Less Crowd Noise? Lions Coach Makes a Plea

Detroit Lions coach Jim Schwartz is making an odd request to fans: less crowd noise, please.

During Wednesday’s Detroit Lions Luncheon team President Tom Lawand addressed the crowd, expressing objection to the notion from the media that the fans were buying into what the Lions were selling this year. 
 
“That kind of bothers me for a couple of reasons,” said Lewand.  “We’ve done it one day at a time, we’ve done it with that philosophical principal of hard work, high expectations for ourselves but being genuine about it and being disciplined with that philosophy that we have and the kind of team we wanted to build.” 
 
If the success at the tail-end of last season, along with the preseason thumping of New England are any indication, Lewand's right -- the team isn't necessarily selling, but demonstrating instead. One thing the Lions are selling, though, is tickets.  And the fans are buying.
 
The Monday night game against the Chicago Bears sold out in 45 minutes.  The Thanksgiving Day game – against the Green Bay Packers – is reportedly ahead of last year’s pacing.  The team even sold out last week’s preseason game against the New England Patriots
 
The increase in ticket sales will translate to more fans in the stands and a larger reading on the decibel meter, as a packed Ford Field can be deafeningly loud, - so much so that it can actually impact the game.  
 
Something the Lions hope they can use to their advantage in 2011.
 
“We have great fans here,” said head coach Jim Schwartz.  “But it’s another thing to have those fans affect the game.”
 
The fans excitement and enthusiasm, especially when manifested as thunderous roars, hollers and cheers can make it so difficult for an offense to operate, it forces them to alter their approach.
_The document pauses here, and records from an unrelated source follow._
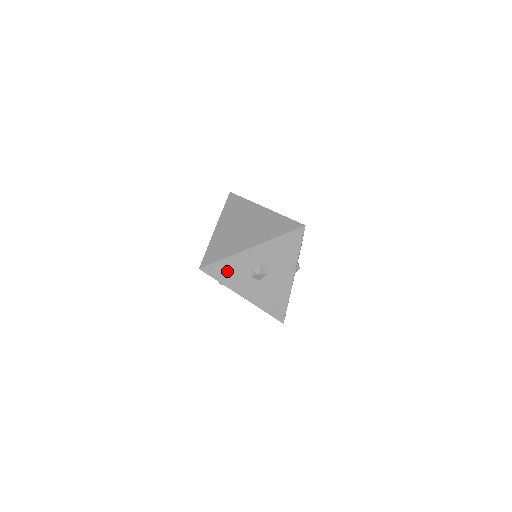
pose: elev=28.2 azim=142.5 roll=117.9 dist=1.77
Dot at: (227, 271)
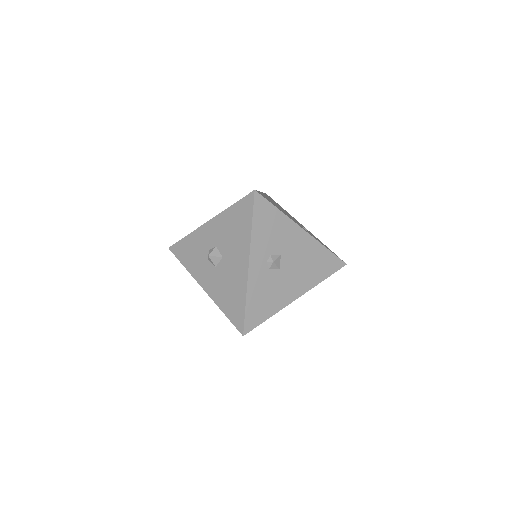
Dot at: (189, 252)
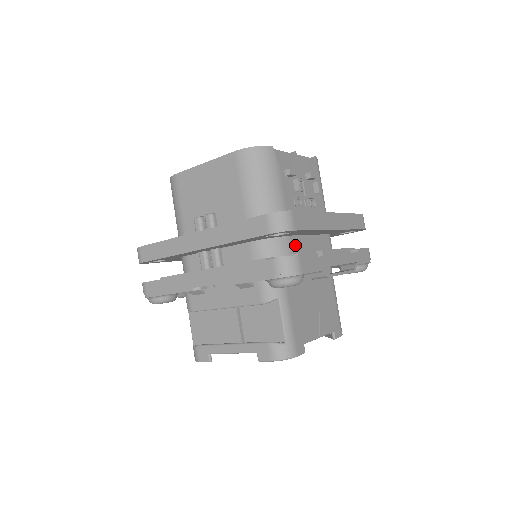
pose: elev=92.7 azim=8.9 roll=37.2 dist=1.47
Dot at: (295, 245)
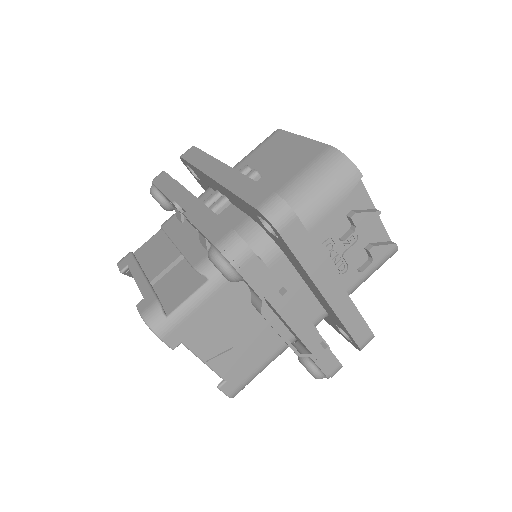
Dot at: (279, 266)
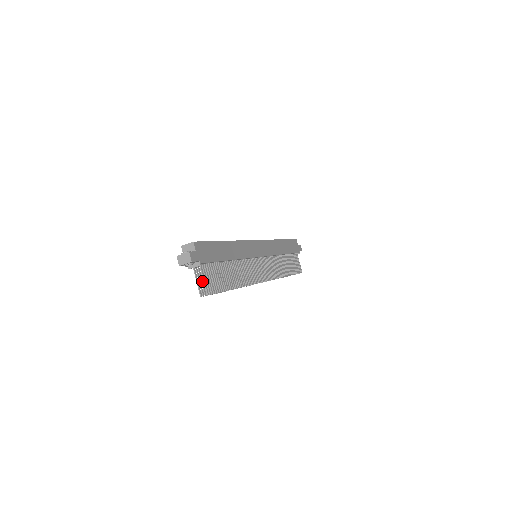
The team may be forced to change to a silent snap count as the offensive players won’t be able to hear the quarterback.
 
This also impacts an offense that may want to make adjustments on the line of scrimmage and can be particularly impactful to the no huddle. 
 
But it can be a double-edged sword when a home crowd continues to be vocal while their team’s offense takes the field.  Something the Lions experienced against the New England Patriots last Saturday.
 
“Our quarterback likes to call a lot of plays at the line of scrimmage,” said Schwartz.  “I don’t know if you guys noticed a lot of no huddles and stuff like that, and he needs people to hear him.  And I love the ‘Let’s Go Lions’ cheer – and I don’t hear very much with my head phones but ‘Let’s go Lions’ I hear – but not when it’s fourth-and-goal from the three.  If you can pass that around a little bit.”
 
There were actually two situations on Saturday when the Lions were faced with fourth-and-short and decided to go for it.  Once in the third quarter, a run to the left by Aaron Brown picked up the first down (the Lions ran no huddle on this play) and in the fourth quarter, a four-yard touchdown pass from Drew Stanton to Derrick Williams (the play Schwartz is referring to).
 
Although the Lions converted, the risk of failure is greater when there are breakdowns in communication on the line of scrimmage between the offensive players. 
 
The no huddle appears to be something the Lions will use with consistency this year -- they ran it on five plays while Mathew Stafford was still at quarterback against the Patriots.  Hence keeping the volume down when the offense is at work will being key for fans. 
 
The message? Scream, shout and be loud. Make some noise for the team. Just do it at the right times. 
 
“Spread that word a little bit because home-field advantage means a lot,” said Schwartz.  “It means making it very difficult for an opponent to hear but it also means cheering at the right times for us.  When we score, we’re going to sing a song, we’re going to have a lot fun, we’re going to party down.  But, give us a chance to score before we start those cheers.”